■ **Required work**: Lay out the lines from the first one through the line containing "Callejear.com", inclusive, as a Markdown table with the columns No. and Text. Number each line in No., skip blank lines, and leave the pictures out.
________
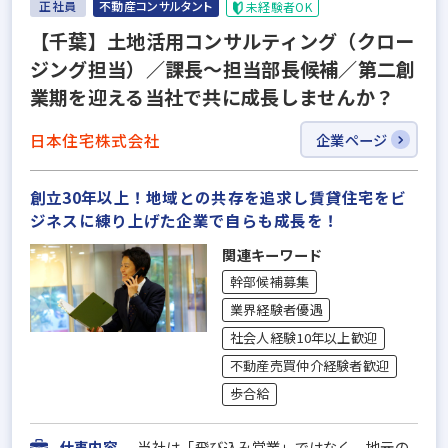
正社員
不動産コンサルタント
未経験者OK
【千葉】土地活用コンサルティング（クロー
ジング担当）／課長～担当部長候補／第二創
業期を迎える当社で共に成長しませんか？
日本住宅株式会社
企業ページ
創立30年以上！地域との共存を追求し賃貸住宅をビ
ジネスに練り上げた企業で自らも成長を！
関連キーワード
幹部候補募集
業界経験者優遇
社会人経験10年以上歓迎
不動産売買仲介経験者歓迎
歩合給
仕事内容
当社は「飛び込み営業」ではなく、地元の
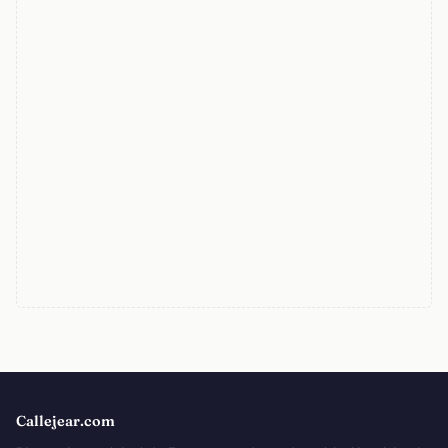
Callejear.com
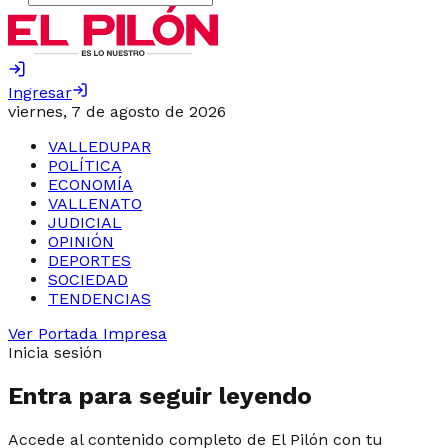
Ingresar
viernes, 7 de agosto de 2026
VALLEDUPAR
POLÍTICA
ECONOMÍA
VALLENATO
JUDICIAL
OPINIÓN
DEPORTES
SOCIEDAD
TENDENCIAS
Ver Portada Impresa
Inicia sesión
Entra para seguir leyendo
Accede al contenido completo de El Pilón con tu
________
■ **Your response**:
| No. | Text |
|---|---|
| 1 | 正社員 |
| 2 | 不動産コンサルタント |
| 3 | 未経験者OK |
| 4 | 【千葉】土地活用コンサルティング（クロー |
| 5 | ジング担当）／課長～担当部長候補／第二創 |
| 6 | 業期を迎える当社で共に成長しませんか？ |
| 7 | 日本住宅株式会社 |
| 8 | 企業ページ |
| 9 | 創立30年以上！地域との共存を追求し賃貸住宅をビ |
| 10 | ジネスに練り上げた企業で自らも成長を！ |
| 11 | 関連キーワード |
| 12 | 幹部候補募集 |
| 13 | 業界経験者優遇 |
| 14 | 社会人経験10年以上歓迎 |
| 15 | 不動産売買仲介経験者歓迎 |
| 16 | 歩合給 |
| 17 | 仕事内容 |
| 18 | 当社は「飛び込み営業」ではなく、地元の |
| 19 | Callejear.com |